冷汁(ひやじる)は、宮崎県を代表する郷土料理で、焼いた魚のほぐし身とみそをすり鉢で練り合わせ、冷たい水や出汁でのばして作る汁物です。きゅうり・豆腐・しそなどを加え、そのまま冷やご飯にかけて食べるのが一般的なスタイルです。
その起源は古く、農村や武士の間で夏の食事として食べられていたとされ、江戸時代以前からの歴史を持つとも言われています。暑い夏に手早く栄養を摂れる合理的な料理として、宮崎の農家では田植えや農作業の合間に重宝されてきました。
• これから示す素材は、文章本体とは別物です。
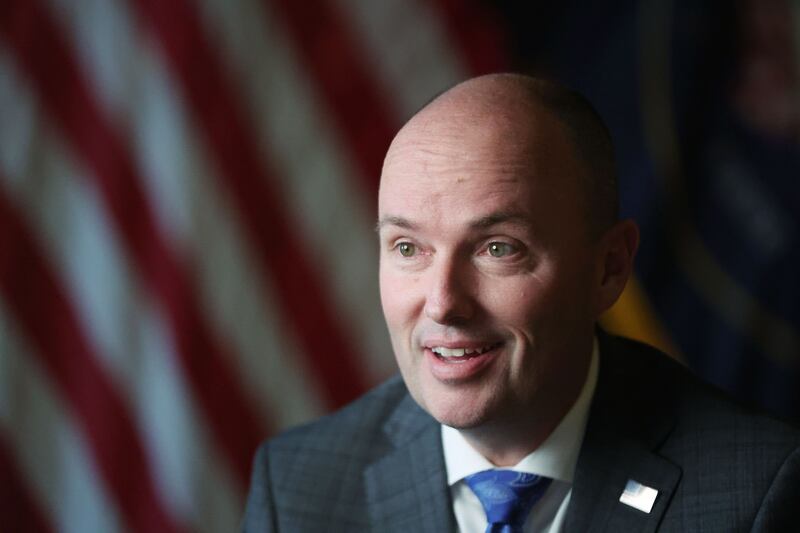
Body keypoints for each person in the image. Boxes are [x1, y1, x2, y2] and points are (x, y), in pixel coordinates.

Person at [241, 73, 800, 532]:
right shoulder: (297, 490)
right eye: (408, 247)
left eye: (496, 249)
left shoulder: (757, 490)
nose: (442, 304)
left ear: (608, 268)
使う魚はアジやイワシが代表的で、焼いてほぐした後にみそとともにすり鉢で丁寧に擂ります。ごまを加えると風味が増し、本格的な味わいになります。具材の主な組み合わせは次の通りです。
- きゅうり(輪切りまたは薄切り)
- 木綿豆腐(崩しながら加える)
- 大葉(しそ)
- みょうが
現在は宮崎県内の飲食店や家庭で広く作られるほか、全国のスーパーでも冷汁のもとが販売されており、手軽に楽しめるようになっています。夏バテを防ぐ「食べる冷房」とも呼ばれ、暑い季節にぴったりの郷土の知恵が詰まった一品です。
使い方・例文
宮崎の家庭では夏になると冷汁を冷やご飯にたっぷりかけて昼食にする習慣があり、きゅうりとみょうがの爽やかな香りが食欲を引き立てます。